Enter the God-Eternals takes the place of Doom Whisperer in this deck. While ultimately this may be a weaker way to approach this deck than Seth's original vision, you can't really play a lot of copies of both cards or else you run the risk of clunking out with too many expensive cards.

Without Doom Whisperer, Disinformation Campaign gets significantly worse, which means we need to turn to a new source of card advantage...or rather Karn advantage, if you will. Karn, Scion of Urza is a good engine for hitting land drops and eventually finding great spells if left alone for a while and decks that have a lot of cheap interaction, like this one does, are great homes for Karn because they can more easily play him on an empty or near-empty board and keep him alive for a while.

In matchups where Enter the God-Eternals isn't worth it, the deck can easily shift to playing the Doom Whisperer and Disinformation Campaign package, which is in the sideboard.

One new card that I think gives this deck something important is Blast Zone. One of the issues with Dimir and Grixis decks is that they can't beat enchantments, and often find themselves just folding to Wilderness Reclamation or Search for Azcanta or other meddlesome permanents. Blast Zone offers a way to deal with these cards, even if it requires a large mana investment. I think that's a massive upgrade to a deck like this and a benefit of sticking to two colors, since the three-color decks have to stretch harder to make it work.

Grixis Midrange, AKA Nicol Bolas Tribal

This is definitely the deck that gets the biggest power boost, because not only does it gain access to Enter the God-Eternals and Liliana, Dreadhorde General, it also gains access to Nicol Bolas, Dragon-God, which is an extremely difficult-to-cast planeswalker but one I suspect is close to the power level of Teferi, Hero of Dominaria, which has defined Standard for a while now.

Grixis is the one deck that I don't think actually wants to maindeck Enter the God-Eternals. I think The Eldest Reborn is actually a stronger five-mana spell in this deck because the deck has seven incredibly powerful copies of Nicol Bolas across two iterations to return with The Eldest Reborn, and that's not even mentioning its Natural Affinity with Liliana and her -4 ability.

With that being said, this deck has no way to gain life or come back against aggressive strategies, so being able to sideboard into a lot of effective removal with lifegain attached like Moment of Craving and Enter the God-Eternals will provide it with a reasonable gameplan after sideboard against red and white aggro.

Grixis still lacks an effective way to answer enchantments, but now the power level of the deck is so high that it may not truly matter.

I think it's entirely possible to later look back on this decklist and laugh at how foolish it was to play less than four copies of Nicol Bolas, Dragon-God. The card has a kind of obscene power level in that the +1 ability puts a massive amount of pressure on your opponent while also drawing cards.

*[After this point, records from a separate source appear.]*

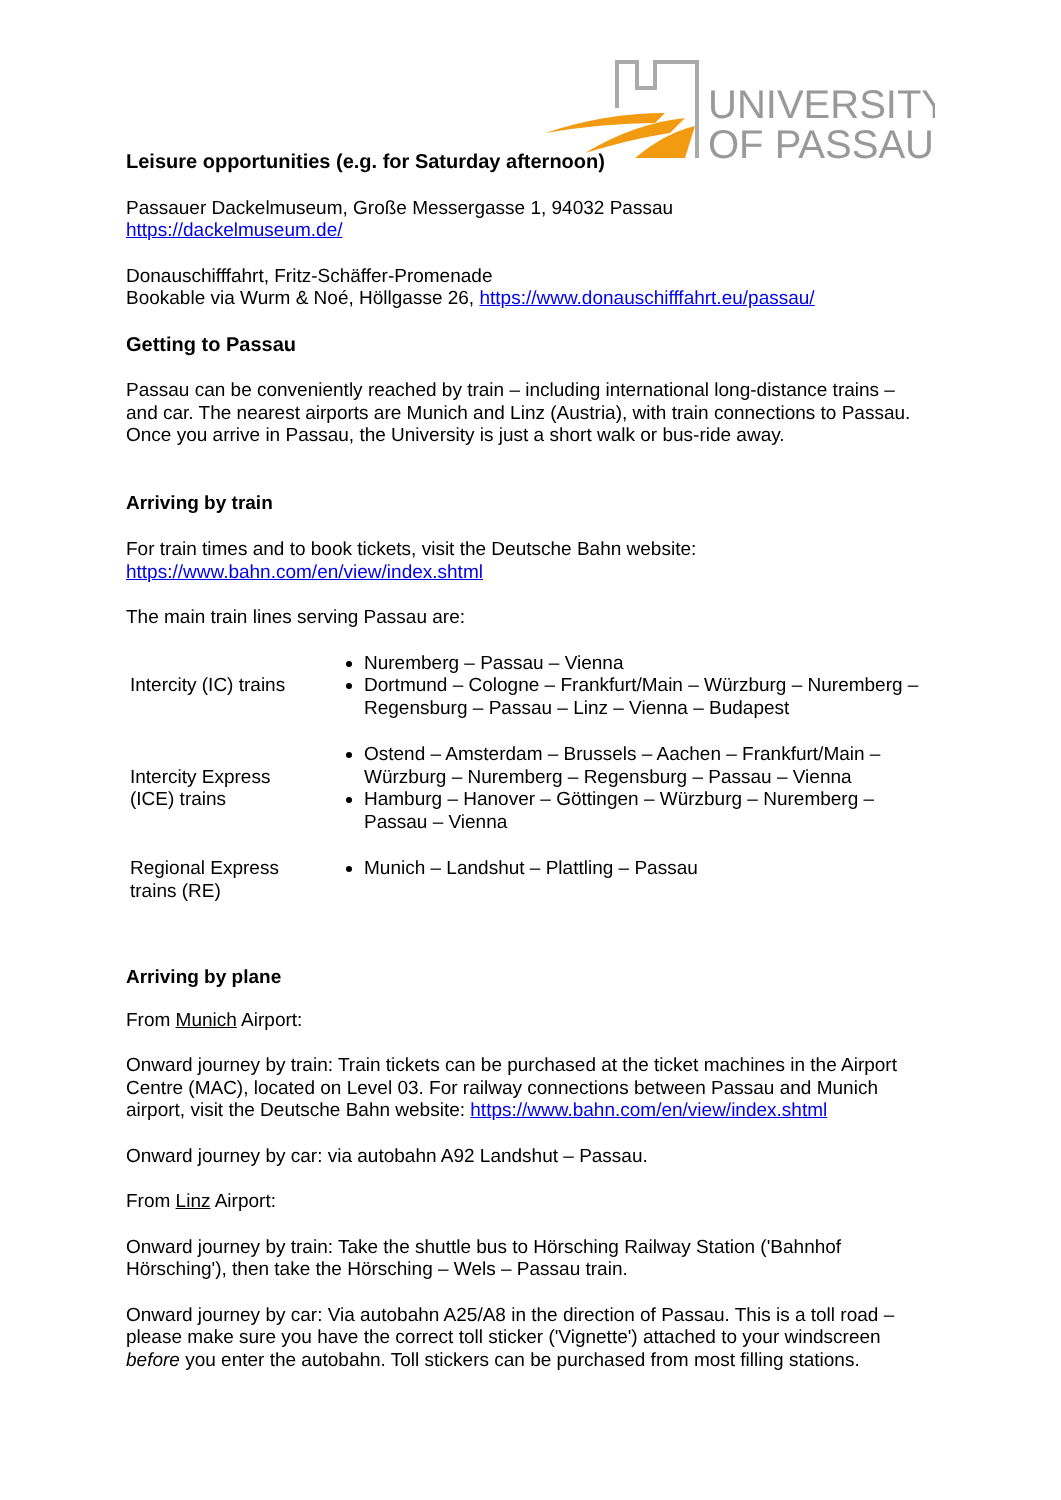UNIVERSITY
OF PASSAU
Leisure opportunities (e.g. for Saturday afternoon)
Passauer Dackelmuseum, Große Messergasse 1, 94032 Passau
https://dackelmuseum.de/
Donauschifffahrt, Fritz-Schäffer-Promenade
Bookable via Wurm & Noé, Höllgasse 26, https://www.donauschifffahrt.eu/passau/
Getting to Passau
Passau can be conveniently reached by train – including international long-distance trains – and car. The nearest airports are Munich and Linz (Austria), with train connections to Passau. Once you arrive in Passau, the University is just a short walk or bus-ride away.
Arriving by train
For train times and to book tickets, visit the Deutsche Bahn website:
https://www.bahn.com/en/view/index.shtml
The main train lines serving Passau are:
| Intercity (IC) trains | Nuremberg – Passau – Vienna Dortmund – Cologne – Frankfurt/Main – Würzburg – Nuremberg – Regensburg – Passau – Linz – Vienna – Budapest |
| Intercity Express (ICE) trains | Ostend – Amsterdam – Brussels – Aachen – Frankfurt/Main – Würzburg – Nuremberg – Regensburg – Passau – Vienna Hamburg – Hanover – Göttingen – Würzburg – Nuremberg – Passau – Vienna |
| Regional Express trains (RE) | Munich – Landshut – Plattling – Passau |
Arriving by plane
From Munich Airport:
Onward journey by train: Train tickets can be purchased at the ticket machines in the Airport Centre (MAC), located on Level 03. For railway connections between Passau and Munich airport, visit the Deutsche Bahn website: https://www.bahn.com/en/view/index.shtml
Onward journey by car: via autobahn A92 Landshut – Passau.
From Linz Airport:
Onward journey by train: Take the shuttle bus to Hörsching Railway Station ('Bahnhof Hörsching'), then take the Hörsching – Wels – Passau train.
Onward journey by car: Via autobahn A25/A8 in the direction of Passau. This is a toll road – please make sure you have the correct toll sticker ('Vignette') attached to your windscreen before you enter the autobahn. Toll stickers can be purchased from most filling stations.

Thief of Sanity is the one card in the maindeck that I strongly question. While a very powerful card and great with all the hand disruption, it may be correct to eschew it entirely and focus exclusively on paving the way for the two Nicol Bolas cards to dominate the opponent. More cheap interaction in the form of removal, countermagic or hand disruption may simply be better, or alternatively ways to draw cards to ensure that five mana can be hit in a timely fashion.

One thing I enjoyed about building these decks is that they all look different in unique ways. They each have an identity and a strategy that isn't simply a mirror image of the other two decks but with different colors. Esper focuses on Hero of Precinct One, Dimir has the Dreadhorde Invasion angle, and Grixis is just Bolas tribal.

I know that I shouldn't, but I actually do carry high hopes that these strategies will work, even though I've been burned so many times in the past trying and failing to make it happen. I can only imagine myself wasting countless hours yet again slaving away at various blue midrange strategies. Worse yet, I actually can't wait to do exactly that. We are who we are.